During her time as an activist on the streets, she noticed a lot of people needed food and water. The amount of support and donations that followed was massive, eventually allowing her to buy a red canopy to set up the operation, complete with volunteers at what became known as the “Red Tent.”

Volunteers assemble meals for “Feed the Block,” an event started by BLACK Outreach on Saturday mornings to help anyone in need. Photo by Greg Ramar

What started as an organic desire to help became a visual symbol to the community about the fight for racial justice in the South Bay—eventually dubbed the “HERO Tent,” standing for “human empowerment” and “radical optimism.”

Looking back at the time she’s worked with HERO Tent, Simmons says their work is inspired by people like the Black Panthers, even channeling the success of their 1970s zines into HERO Tent’s Instagram presence. But more than anything, these young adult activists are inspired by the people they are fighting for and fighting with, even as media coverage grows sparse and participation dwindles.

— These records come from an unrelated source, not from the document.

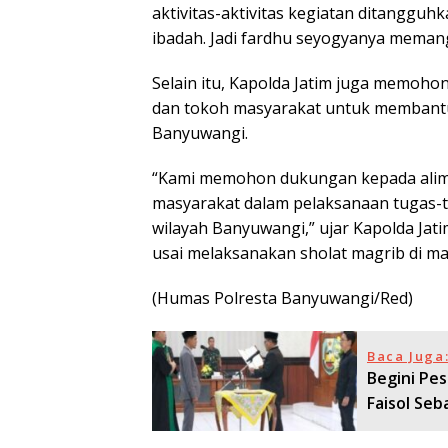
aktivitas-aktivitas kegiatan ditanggu
ibadah. Jadi fardhu seyogyanya memang 
Selain itu, Kapolda Jatim juga memoh
dan tokoh masyarakat untuk membantu
Banyuwangi.
“Kami memohon dukungan kepada alim 
masyarakat dalam pelaksanaan tugas-tu
wilayah Banyuwangi,” ujar Kapolda Ja
usai melaksanakan sholat magrib di ma
(Humas Polresta Banyuwangi/Red)
Baca Juga
Begini Pe
Faisol Se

“The whole idea is that we’re optimistic that our society can do better,” Simmons says. “But there needs to be large amounts of systemic change to achieve that goal.”

4 Comments

  1. This group represents the worst of the Leftist ideology, perpetuated by the misinformation they have received, then parrot to the rest of the misinformed to create misguided anger, fear and confusion. I also know this happens on the far right, too. Both extreme ends of the political, identity politics spectrum are exhausting the rest of the nation, and proof of that is in how Minnesota overwhelmingly said no to “defund the police” and the tactics this group promotes – then the elections in Virginia, New Jersey, South Carolina, etc.

    People are tired of the woke mob, a smaller, but very loud, fringe element – attempting to censor speech they don’t like, because they are afraid to have actual discussions and debates. Proof is in the tactic of placing hot dogs near police stations – while ignoring the actual police data that shows the amount of officer involved deaths each year (about 1,000 in 2020, 45% were white people killed by cops) pales in comparison to the amount of people killed in inner cities each year.

    It’s just confusing. It’s not everyone elses fault that some people don’t have a strong family connection, or their father was a pimp – these are circumstances of family culture and not systemic inequality. It’s time to stop scapegoating, and start taking accountability. Then, you’re addressing root causes.

  2. Same old same recycled Marxist, black liberation theology ?.

    There are plenty of countries (Venezuela, Cuba, and many countries in Africa) that one could go to if one were to feel uncomfortable in the US.

    My advice to people who hate America is to solve the problem by renouncing their US citizenship and moving to a country that you like better.